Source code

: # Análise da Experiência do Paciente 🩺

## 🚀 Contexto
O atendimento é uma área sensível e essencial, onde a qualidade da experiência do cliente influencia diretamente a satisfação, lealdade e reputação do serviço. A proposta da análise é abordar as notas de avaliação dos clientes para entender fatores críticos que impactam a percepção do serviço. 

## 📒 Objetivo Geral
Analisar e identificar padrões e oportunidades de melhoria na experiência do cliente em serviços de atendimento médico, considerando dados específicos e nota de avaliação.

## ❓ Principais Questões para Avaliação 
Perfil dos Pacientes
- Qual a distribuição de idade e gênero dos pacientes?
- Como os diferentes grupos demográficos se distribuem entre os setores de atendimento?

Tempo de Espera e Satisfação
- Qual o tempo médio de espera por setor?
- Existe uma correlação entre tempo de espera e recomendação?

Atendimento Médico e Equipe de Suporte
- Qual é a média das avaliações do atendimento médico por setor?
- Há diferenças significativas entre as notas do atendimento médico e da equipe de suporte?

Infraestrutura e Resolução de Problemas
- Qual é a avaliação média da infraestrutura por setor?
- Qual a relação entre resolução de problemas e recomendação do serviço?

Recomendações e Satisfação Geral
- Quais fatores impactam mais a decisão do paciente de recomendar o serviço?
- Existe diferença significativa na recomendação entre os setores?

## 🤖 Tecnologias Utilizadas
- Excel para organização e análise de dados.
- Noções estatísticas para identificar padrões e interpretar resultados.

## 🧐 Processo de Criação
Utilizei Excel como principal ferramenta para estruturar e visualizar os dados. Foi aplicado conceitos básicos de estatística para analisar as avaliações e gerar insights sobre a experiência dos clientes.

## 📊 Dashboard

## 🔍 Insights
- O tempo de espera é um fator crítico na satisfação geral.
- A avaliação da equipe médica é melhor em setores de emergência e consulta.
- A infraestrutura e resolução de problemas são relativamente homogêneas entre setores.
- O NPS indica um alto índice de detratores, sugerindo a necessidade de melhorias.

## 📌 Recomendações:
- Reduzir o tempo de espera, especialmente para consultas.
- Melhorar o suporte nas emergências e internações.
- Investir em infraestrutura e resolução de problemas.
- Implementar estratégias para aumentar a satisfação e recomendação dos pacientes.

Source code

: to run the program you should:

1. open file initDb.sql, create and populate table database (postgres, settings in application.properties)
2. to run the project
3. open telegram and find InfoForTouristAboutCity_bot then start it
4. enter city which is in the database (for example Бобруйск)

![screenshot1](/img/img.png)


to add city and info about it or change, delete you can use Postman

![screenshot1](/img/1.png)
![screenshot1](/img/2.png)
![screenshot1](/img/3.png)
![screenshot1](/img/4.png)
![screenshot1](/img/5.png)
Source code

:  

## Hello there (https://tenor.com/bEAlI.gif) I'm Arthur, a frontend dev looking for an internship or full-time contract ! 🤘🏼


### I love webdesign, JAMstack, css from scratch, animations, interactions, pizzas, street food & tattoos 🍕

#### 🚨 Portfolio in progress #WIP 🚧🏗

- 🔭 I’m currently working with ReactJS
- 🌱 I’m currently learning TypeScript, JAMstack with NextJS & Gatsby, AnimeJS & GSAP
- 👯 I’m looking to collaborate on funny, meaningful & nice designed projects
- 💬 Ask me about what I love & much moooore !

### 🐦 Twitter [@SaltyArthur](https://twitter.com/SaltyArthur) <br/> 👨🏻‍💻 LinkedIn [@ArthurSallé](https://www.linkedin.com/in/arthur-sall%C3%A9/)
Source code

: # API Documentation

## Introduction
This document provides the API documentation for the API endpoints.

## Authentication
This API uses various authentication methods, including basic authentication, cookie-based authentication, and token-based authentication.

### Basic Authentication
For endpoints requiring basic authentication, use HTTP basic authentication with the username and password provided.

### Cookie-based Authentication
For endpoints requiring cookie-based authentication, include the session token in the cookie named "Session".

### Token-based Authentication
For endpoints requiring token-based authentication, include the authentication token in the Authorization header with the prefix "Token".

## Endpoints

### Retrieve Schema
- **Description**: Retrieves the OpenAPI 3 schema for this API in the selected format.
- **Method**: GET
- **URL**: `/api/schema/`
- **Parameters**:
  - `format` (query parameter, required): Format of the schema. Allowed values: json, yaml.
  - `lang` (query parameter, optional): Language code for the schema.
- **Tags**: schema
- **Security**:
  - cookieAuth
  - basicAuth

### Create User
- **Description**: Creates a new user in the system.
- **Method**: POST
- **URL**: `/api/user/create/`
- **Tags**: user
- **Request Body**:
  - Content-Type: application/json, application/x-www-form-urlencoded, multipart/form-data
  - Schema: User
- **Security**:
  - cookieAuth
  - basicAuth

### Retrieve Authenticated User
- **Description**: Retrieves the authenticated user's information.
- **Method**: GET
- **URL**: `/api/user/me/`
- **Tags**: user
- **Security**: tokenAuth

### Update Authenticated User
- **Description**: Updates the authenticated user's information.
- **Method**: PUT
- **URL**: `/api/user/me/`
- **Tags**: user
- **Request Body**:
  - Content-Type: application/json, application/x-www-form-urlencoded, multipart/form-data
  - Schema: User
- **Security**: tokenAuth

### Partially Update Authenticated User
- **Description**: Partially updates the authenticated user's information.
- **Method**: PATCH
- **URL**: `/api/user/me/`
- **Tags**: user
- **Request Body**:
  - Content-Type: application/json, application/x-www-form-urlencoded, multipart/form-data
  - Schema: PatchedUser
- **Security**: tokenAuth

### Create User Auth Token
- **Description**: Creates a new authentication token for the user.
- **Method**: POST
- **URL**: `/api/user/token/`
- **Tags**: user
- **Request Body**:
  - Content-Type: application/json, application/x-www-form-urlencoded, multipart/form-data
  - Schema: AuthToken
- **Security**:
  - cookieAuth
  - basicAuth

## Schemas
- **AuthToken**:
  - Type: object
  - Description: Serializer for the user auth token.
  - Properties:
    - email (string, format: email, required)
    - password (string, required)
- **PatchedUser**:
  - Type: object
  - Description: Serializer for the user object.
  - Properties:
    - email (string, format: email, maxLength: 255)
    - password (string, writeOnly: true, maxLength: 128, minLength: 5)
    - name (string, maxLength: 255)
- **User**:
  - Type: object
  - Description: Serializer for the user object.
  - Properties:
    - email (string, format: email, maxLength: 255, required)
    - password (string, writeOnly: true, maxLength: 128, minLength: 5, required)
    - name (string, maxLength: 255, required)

————

__To-do item__.
Every line of the listing that includes the word "JAMstack" must be copied.

__Expected answer__.
### I love webdesign, JAMstack, css from scratch, animations, interactions, pizzas, street food & tattoos 🍕
- 🌱 I’m currently learning TypeScript, JAMstack with NextJS & Gatsby, AnimeJS & GSAP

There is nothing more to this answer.